◆ To-do item ◆
Retype only what runs from the first line of the records to the line with "e climate as", inclusive, and no pictures.

Saved data entries:
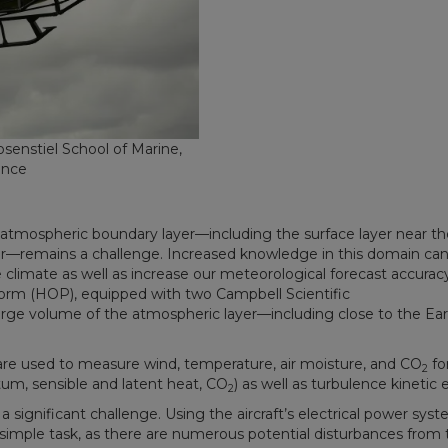
osenstiel School of Marine,
ence
’s atmospheric boundary layer—including the surface layer near th
r—remains a challenge. Increased knowledge in this domain ca
e climate as well as increase our meteorological forecast accurac
form (HOP), equipped with two Campbell Scientific
large volume of the atmospheric layer—including close to the Ear
re used to measure wind, temperature, air moisture, and CO
fo
2
um, sensible and latent heat, CO
) as well as turbulence kinetic 
2
ignificant challenge. Using the aircraft’s electrical power syst
a simple task, as there are numerous potential disturbances from 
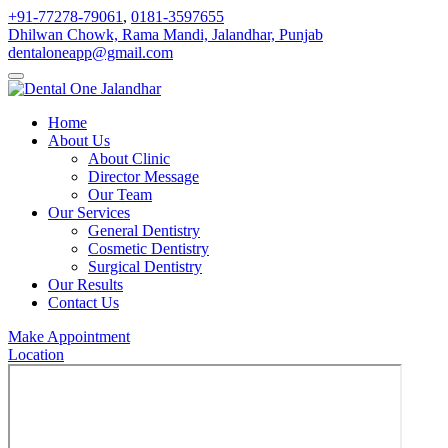
+91-77278-79061
,
0181-3597655
Dhilwan Chowk, Rama Mandi, Jalandhar, Punjab
dentaloneapp@gmail.com
Home
About Us
About Clinic
Director Message
Our Team
Our Services
General Dentistry
Cosmetic Dentistry
Surgical Dentistry
Our Results
Contact Us
Make Appointment
Location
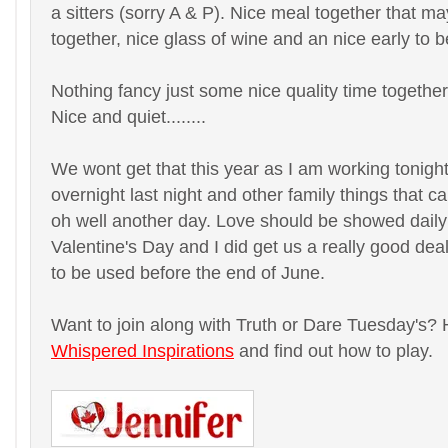
a sitters (sorry A & P). Nice meal together that 
together, nice glass of wine and an nice early to 
Nothing fancy just some nice quality time together
Nice and quiet........
We wont get that this year as I am working tonig
overnight last night and other family things that 
oh well another day. Love should be showed daily 
Valentine's Day and I did get us a really good deal
to be used before the end of June.
Want to join along with Truth or Dare Tuesday's? 
Whispered Inspirations
and find out how to play.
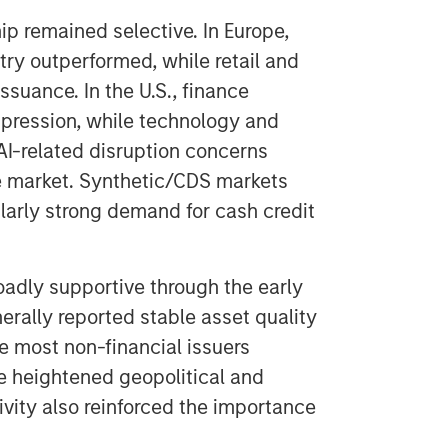
ip remained selective. In Europe,
try outperformed, while retail and
uance. In the U.S., finance
pression, while technology and
I-related disruption concerns
e market. Synthetic/CDS markets
larly strong demand for cash credit
adly supportive through the early
rally reported stable asset quality
le most non-financial issuers
e heightened geopolitical and
vity also reinforced the importance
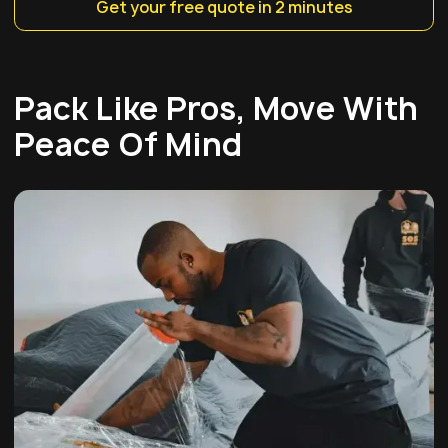
Get your free quote in 2 minutes
Pack Like Pros, Move With
Peace Of Mind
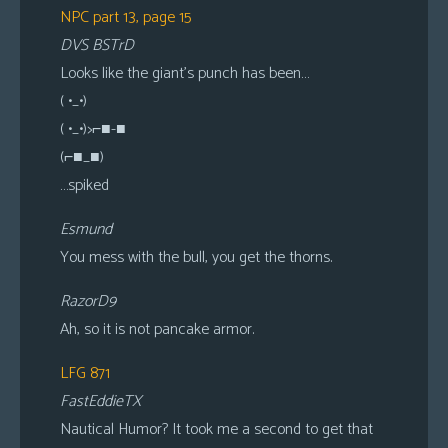
NPC part 13, page 15
DVS BSTrD
Looks like the giant’s punch has been…
( •_•)
( •_•)>⌐■-■
(⌐■_■)
…spiked
Esmund
You mess with the bull, you get the thorns.
RazorD9
Ah, so it is not pancake armor.
LFG 871
FastEddieTX
Nautical Humor? It took me a second to get that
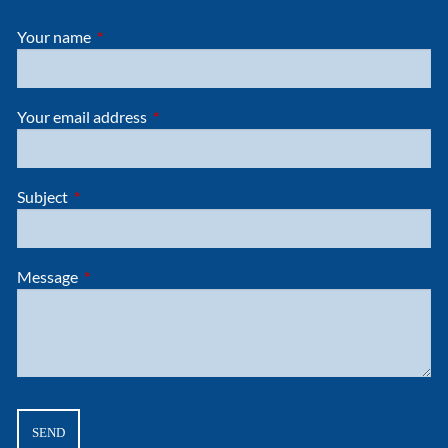
Your name
This field is required.
Your email address
This field is required.
Subject
This field is required.
Message
This field is required.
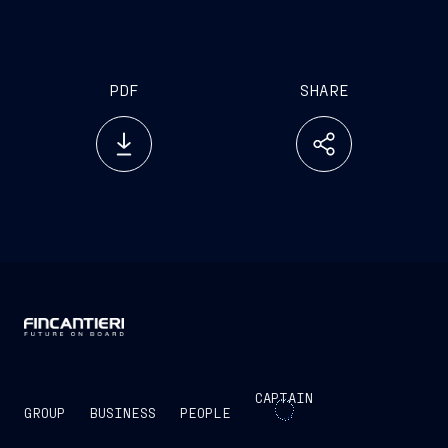
investor.relations@fincantieri.it
PDF
SHARE
CAPTAIN
GROUP
BUSINESS
PEOPLE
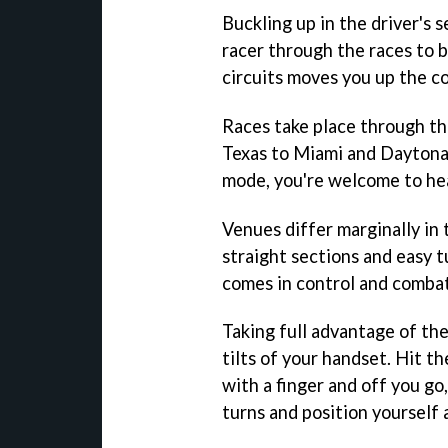
Buckling up in the driver's 
racer through the races to 
circuits moves you up the c
Races take place through t
Texas to Miami and Daytona.
mode, you're welcome to head
Venues differ marginally in 
straight sections and easy t
comes in control and combat
Taking full advantage of th
tilts of your handset. Hit t
with a finger and off you go
turns and position yourself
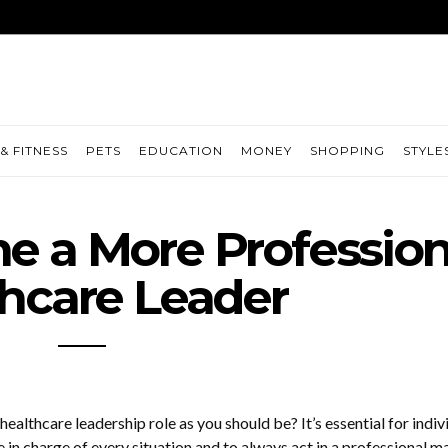
& FITNESS
PETS
EDUCATION
MONEY
SHOPPING
STYLE
 a More Profession
hcare Leader
healthcare leadership role as you should be? It’s essential for indiv
 be in charge of every situation and to always act in a professional m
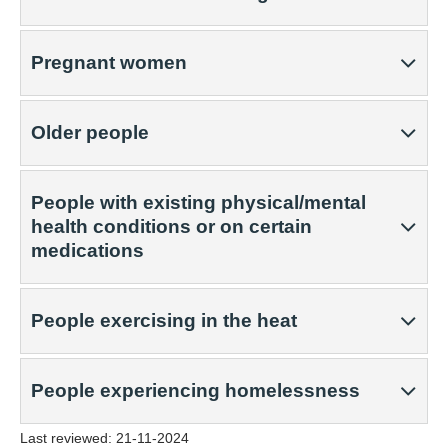
Pregnant women
Older people
People with existing physical/mental
health conditions or on certain
medications
People exercising in the heat
People experiencing homelessness
Last reviewed:
21-11-2024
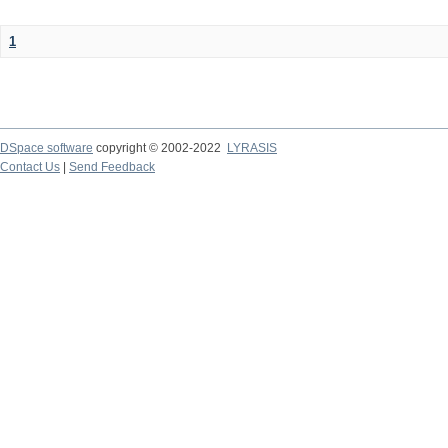
1
DSpace software
copyright © 2002-2022
LYRASIS
Contact Us
|
Send Feedback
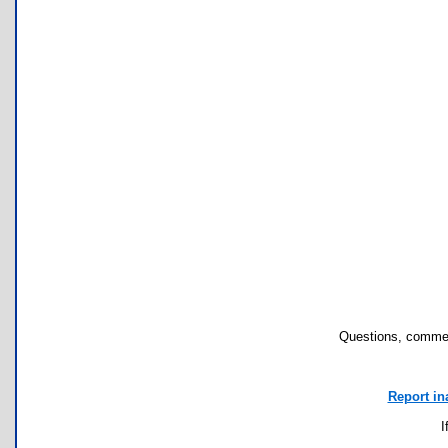
Questions, commen
Report in
I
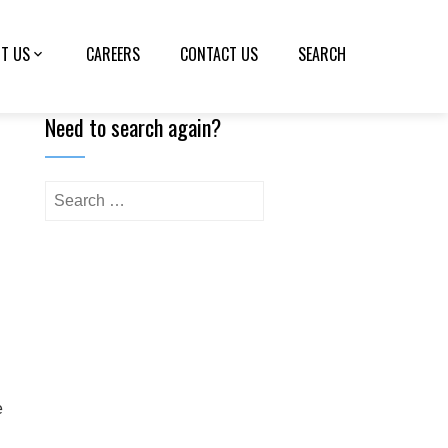
T US
CAREERS
CONTACT US
SEARCH
Need to search again?
e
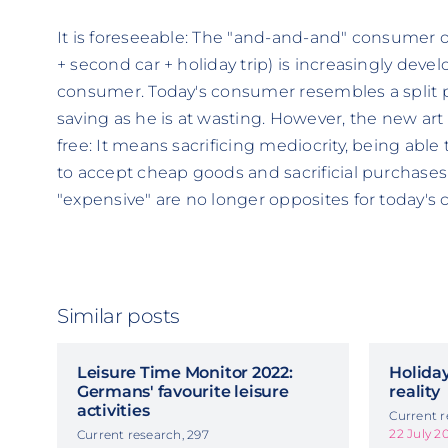
It is foreseeable: The "and-and-and" consumer o
+ second car + holiday trip) is increasingly deve
consumer. Today's consumer resembles a split pe
saving as he is at wasting. However, the new art
free: It means sacrificing mediocrity, being able 
to accept cheap goods and sacrificial purchases
"expensive" are no longer opposites for today's
Similar posts
Leisure Time Monitor 2022:
Holiday
Germans' favourite leisure
reality
activities
Current r
22 July 2
Current research, 297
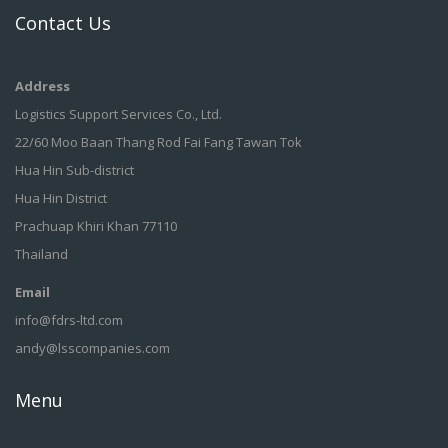
Contact Us
Address
Logistics Support Services Co., Ltd.
22/60 Moo Baan Thang Rod Fai Fang Tawan Tok
Hua Hin Sub-district
Hua Hin District
Prachuap Khiri Khan 77110
Thailand
Email
info@fdrs-ltd.com
andy@lsscompanies.com
Menu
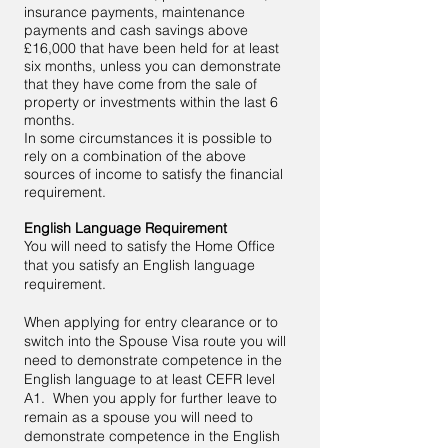
insurance payments, maintenance
payments and cash savings above
£16,000 that have been held for at least
six months, unless you can demonstrate
that they have come from the sale of
property or investments within the last 6
months.
In some circumstances it is possible to
rely on a combination of the above
sources of income to satisfy the financial
requirement.
English Language Requirement
You will need to satisfy the Home Office
that you satisfy an English language
requirement.
When applying for entry clearance or to
switch into the Spouse Visa route you will
need to demonstrate competence in the
English language to at least CEFR level
A1. When you apply for further leave to
remain as a spouse you will need to
demonstrate competence in the English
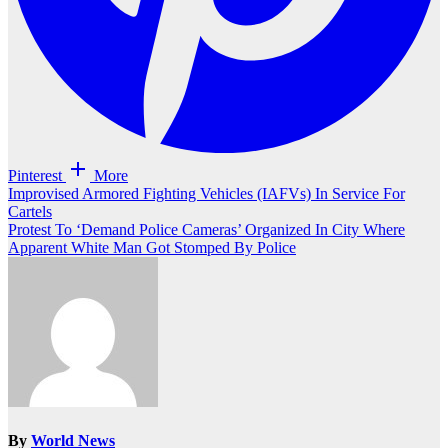
Pinterest
More
Post
Improvised Armored Fighting Vehicles (IAFVs) In Service For
Cartels
navigation
Protest To ‘Demand Police Cameras’ Organized In City Where
Apparent White Man Got Stomped By Police
By
World News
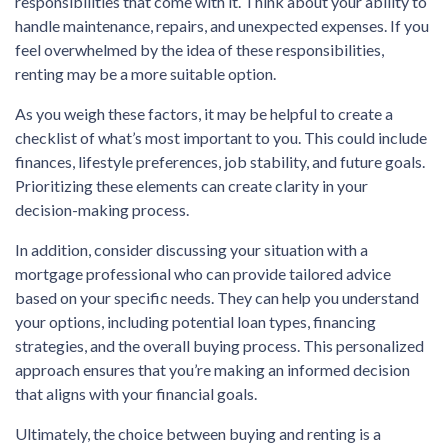
responsibilities that come with it. Think about your ability to
handle maintenance, repairs, and unexpected expenses. If you
feel overwhelmed by the idea of these responsibilities,
renting may be a more suitable option.
As you weigh these factors, it may be helpful to create a
checklist of what’s most important to you. This could include
finances, lifestyle preferences, job stability, and future goals.
Prioritizing these elements can create clarity in your
decision-making process.
In addition, consider discussing your situation with a
mortgage professional who can provide tailored advice
based on your specific needs. They can help you understand
your options, including potential loan types, financing
strategies, and the overall buying process. This personalized
approach ensures that you’re making an informed decision
that aligns with your financial goals.
Ultimately, the choice between buying and renting is a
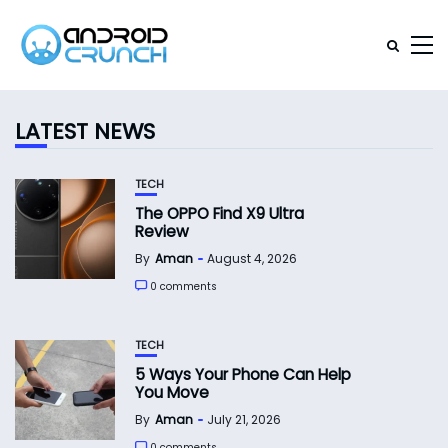
LATEST NEWS
TECH
The OPPO Find X9 Ultra
Review
By
Aman
August 4, 2026
0 comments
TECH
5 Ways Your Phone Can Help
You Move
By
Aman
July 21, 2026
0 comments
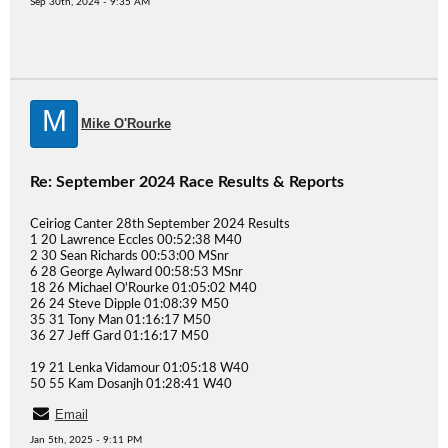
Sep 30th, 2024 - 9:35 AM
M
Mike O'Rourke
Re: September 2024 Race Results & Reports
Ceiriog Canter 28th September 2024 Results
1 20 Lawrence Eccles 00:52:38 M40
2 30 Sean Richards 00:53:00 MSnr
6 28 George Aylward 00:58:53 MSnr
18 26 Michael O'Rourke 01:05:02 M40
26 24 Steve Dipple 01:08:39 M50
35 31 Tony Man 01:16:17 M50
36 27 Jeff Gard 01:16:17 M50
19 21 Lenka Vidamour 01:05:18 W40
50 55 Kam Dosanjh 01:28:41 W40
Email
Jan 5th, 2025 - 9:11 PM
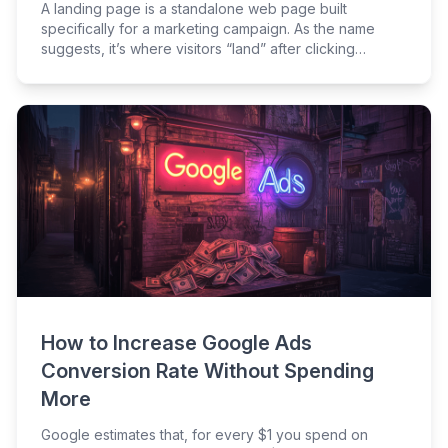
A landing page is a standalone web page built
specifically for a marketing campaign. As the name
suggests, it’s where visitors “land” after clicking
through from somewhere else, like an ad or email.
How to Increase Google Ads
Conversion Rate Without Spending
More
Google estimates that, for every $1 you spend on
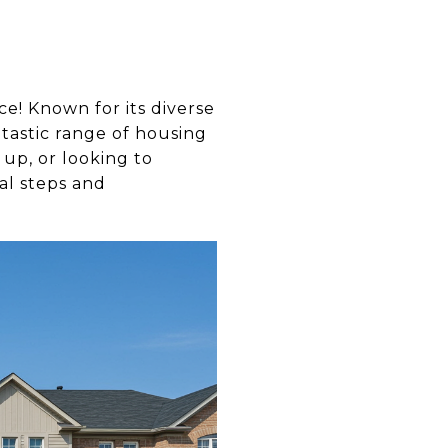
ce! Known for its diverse
ntastic range of housing
 up, or looking to
al steps and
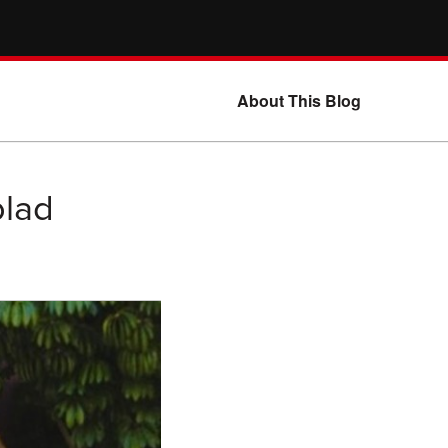
About This Blog
blad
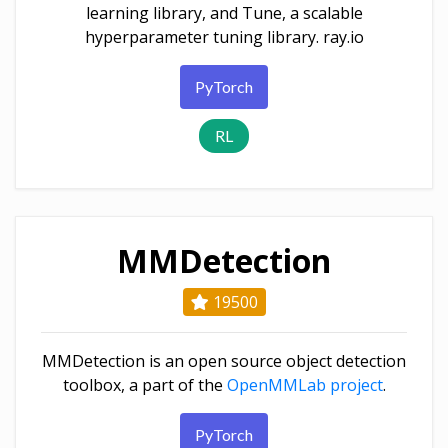
learning library, and Tune, a scalable
hyperparameter tuning library. ray.io
PyTorch
RL
MMDetection
19500
MMDetection is an open source object detection
toolbox, a part of the
OpenMMLab project
.
PyTorch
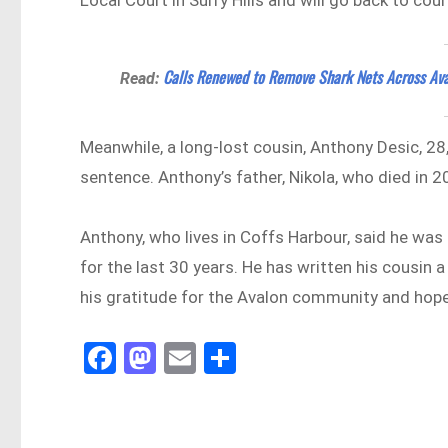
Calls Renewed to Remove Shark Nets Across Av
Read:
Meanwhile, a long-lost cousin, Anthony Desic, 28
sentence. Anthony’s father, Nikola, who died in 2
Anthony, who lives in Coffs Harbour, said he was
for the last 30 years. He has written his cousin
his gratitude for the Avalon community and hope
Fa
M
E
Sh
ce
as
m
ar
bo
to
ail
e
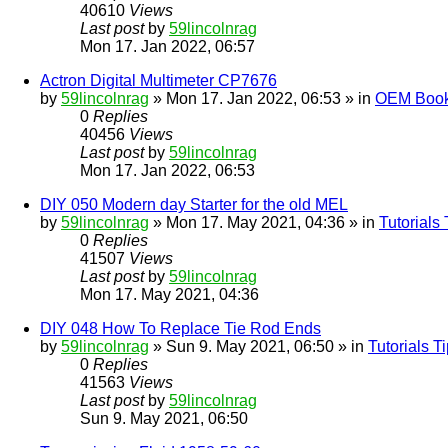
40610
Views
Last post
by
59lincolnrag
Mon 17. Jan 2022, 06:57
Actron Digital Multimeter CP7676
by
59lincolnrag
» Mon 17. Jan 2022, 06:53 » in
OEM Bookl
0
Replies
40456
Views
Last post
by
59lincolnrag
Mon 17. Jan 2022, 06:53
DIY 050 Modern day Starter for the old MEL
by
59lincolnrag
» Mon 17. May 2021, 04:36 » in
Tutorials
0
Replies
41507
Views
Last post
by
59lincolnrag
Mon 17. May 2021, 04:36
DIY 048 How To Replace Tie Rod Ends
by
59lincolnrag
» Sun 9. May 2021, 06:50 » in
Tutorials 
0
Replies
41563
Views
Last post
by
59lincolnrag
Sun 9. May 2021, 06:50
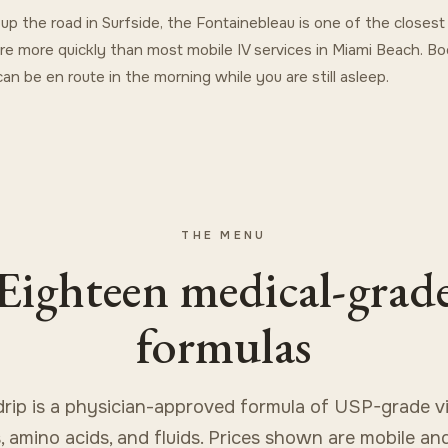
st up the road in Surfside, the Fontainebleau is one of the closes
re more quickly than most mobile IV services in Miami Beach. Bo
an be en route in the morning while you are still asleep.
THE MENU
Eighteen medical-grad
formulas
drip is a physician-approved formula of USP-grade vi
, amino acids, and fluids. Prices shown are mobile an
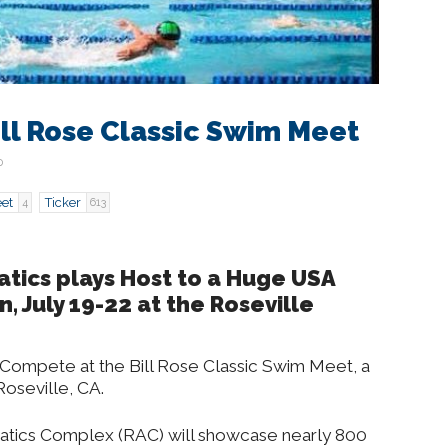
ll Rose Classic Swim Meet
0
et
Ticker
4
613
atics plays Host to a Huge USA
 July 19-22 at the Roseville
Compete at the Bill Rose Classic Swim Meet, a
oseville, CA.
uatics Complex (RAC) will showcase nearly 800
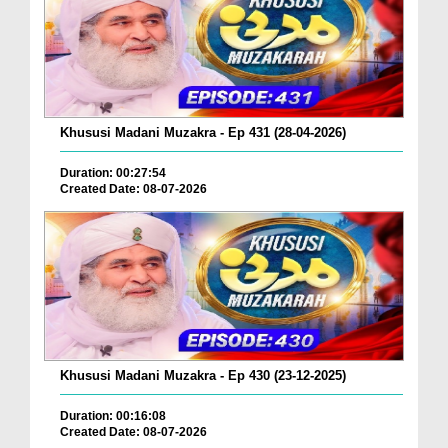
Khususi Madani Muzakra - Ep 431 (28-04-2026)
Duration: 00:27:54
Created Date: 08-07-2026
Khususi Madani Muzakra - Ep 430 (23-12-2025)
Duration: 00:16:08
Created Date: 08-07-2026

◆ Answer box ◆
osenstiel School of Marine,
ence
’s atmospheric boundary layer—including the surface layer near th
r—remains a challenge. Increased knowledge in this domain ca
e climate as well as increase our meteorological forecast accurac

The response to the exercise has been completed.